Alex Burghart

An Oxford treasure trove

Oxford’s reverence for the Classics over the centuries is brilliantly celebrated by L.W.B Brockliss — who also imagines a glorious virtual future for the university

‘What distinguishes Cambridge from Oxford,’ wrote A.A. Milne in 1939,

is that nobody who has been to Cambridge feels impelled to write about it… [whereas] every Oxonian has at least one book about Oxford inside him… Oxford men will say that this shows what a much more inspiring place Oxford is, and Cambridge men will say that it shows how much less quickly Oxford men grow up.

The hefty and brilliant tome that has escaped from inside Professor Brockliss is very grown up indeed and, as a history of the university, greater than all those that have come before. (The previous, eight-volume account that inspired this one has many fine qualities, but accessibility is not one of them.)

Brockliss is a rare hybrid of blues dark and light, having spent his formative years in the Fens before atoning for this sin by serving 32 years as a history don at Magdalen. He sets Oxford’s evolution squarely amid that of the European university at large — the developments of Paris, Bologna and the German schools — and places it within the necessary context of English political history. At the heart of his investigation is a near contradiction: that a university so fundamentally conservative and traditional has been able completely to re-invent itself several times over.

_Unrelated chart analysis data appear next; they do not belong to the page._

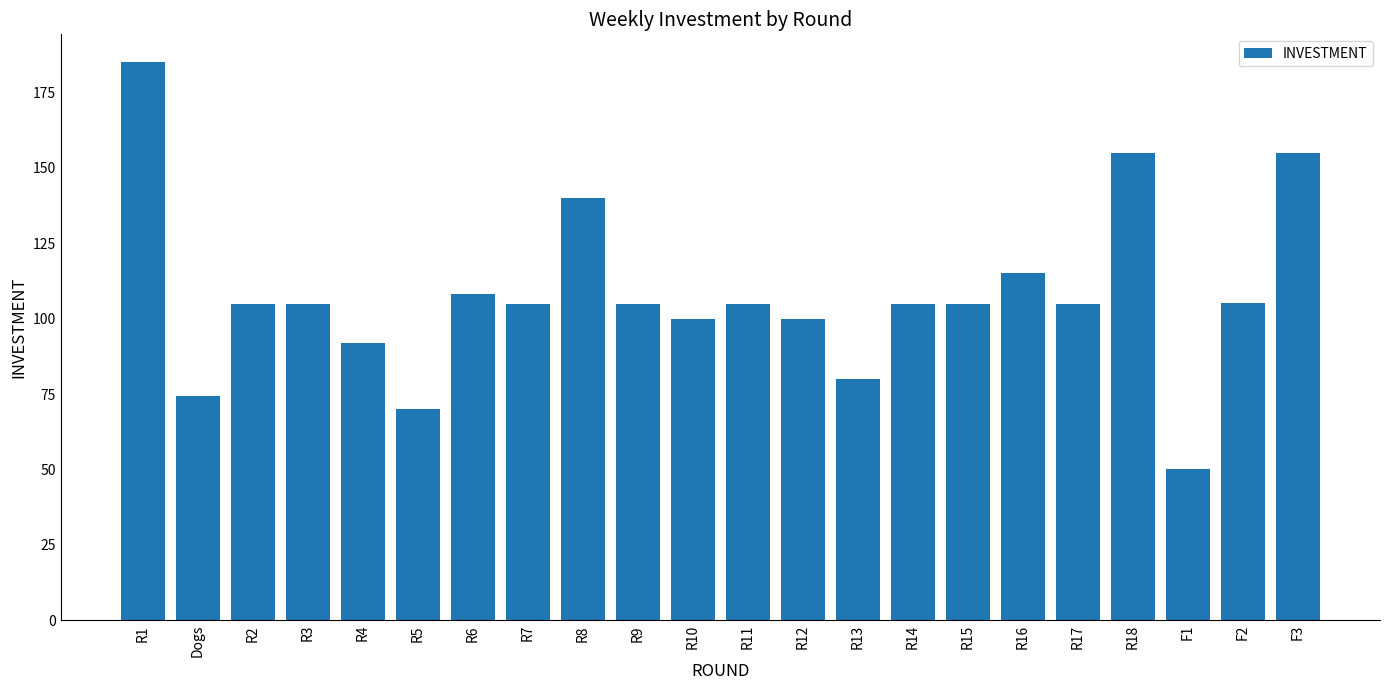

True or false: the data shows 92.0 at R4.

True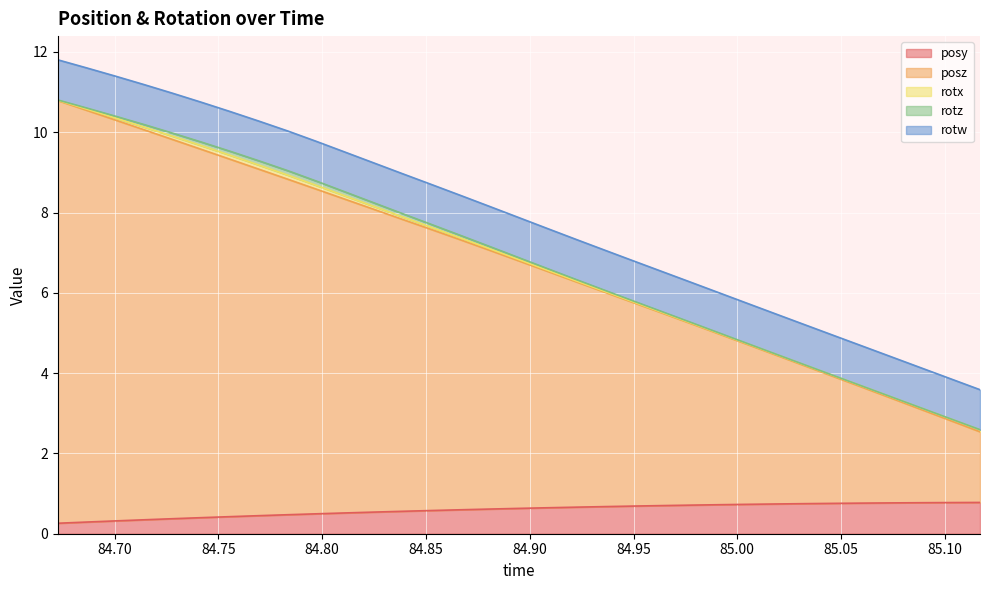

What is the highest value of the posy series?

0.8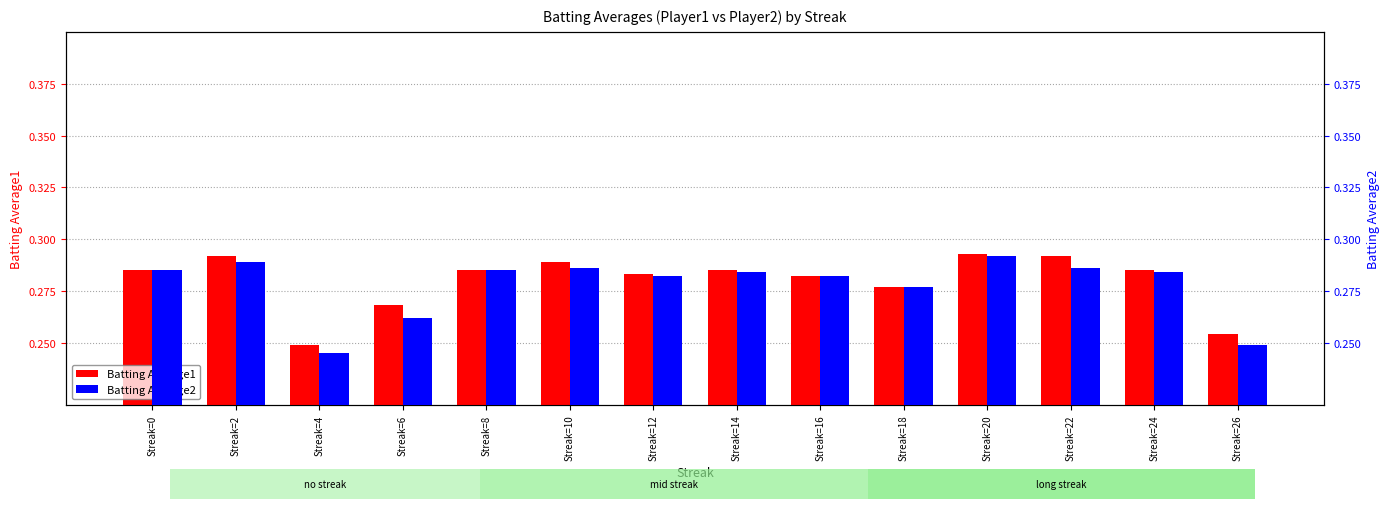

Is it true that Batting Average1 equals 0.3 at Streak=26?

True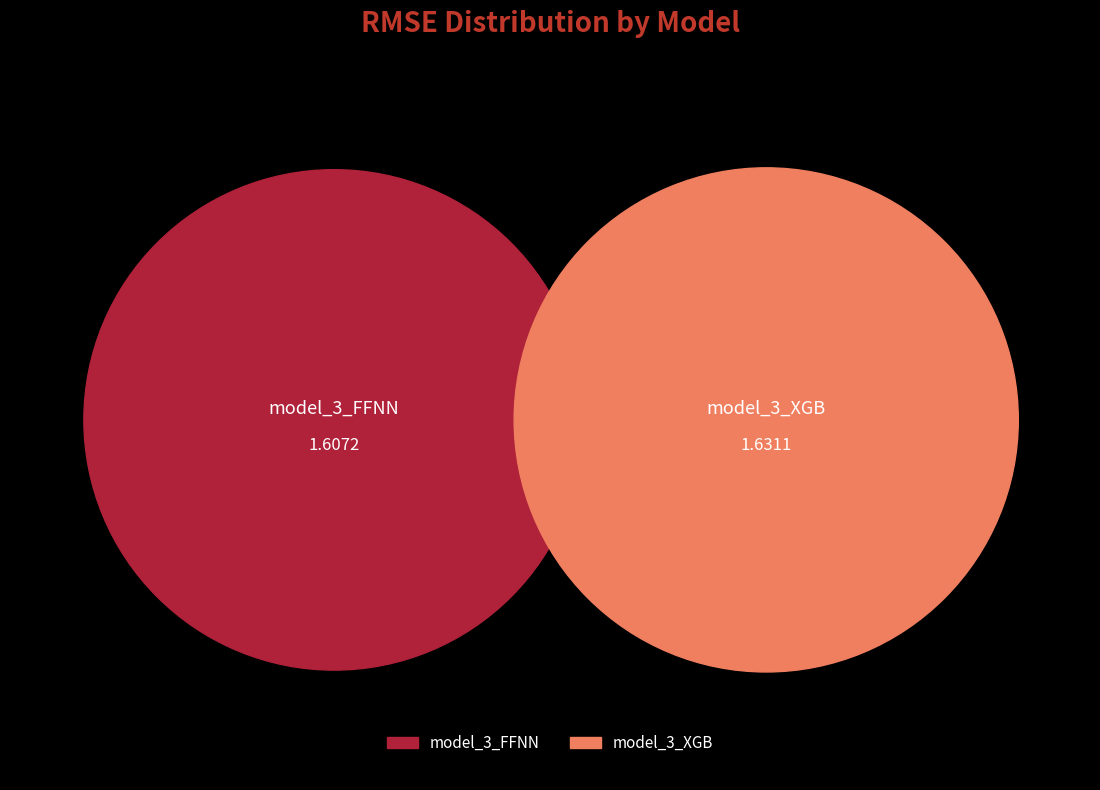

Rank the categories by value from lowest to highest.

model_3_FFNN, model_3_XGB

The medieval Catholic university, which morphed out of a collection of independent tutors renting rooms in the city, was effectively established in 1214 — like many great enterprises — by accident and after a fight. The Papal Bull settling a dispute between town and gown gave a distinct legal status to the students, their tutors and chancellor, which then came to underpin future collective action. Then, from the 13th century, benefactors seeking immortality established colleges guaranteeing provisions for scholars, formalising the rhythms of their lives and instituting another layer of independence from external interference.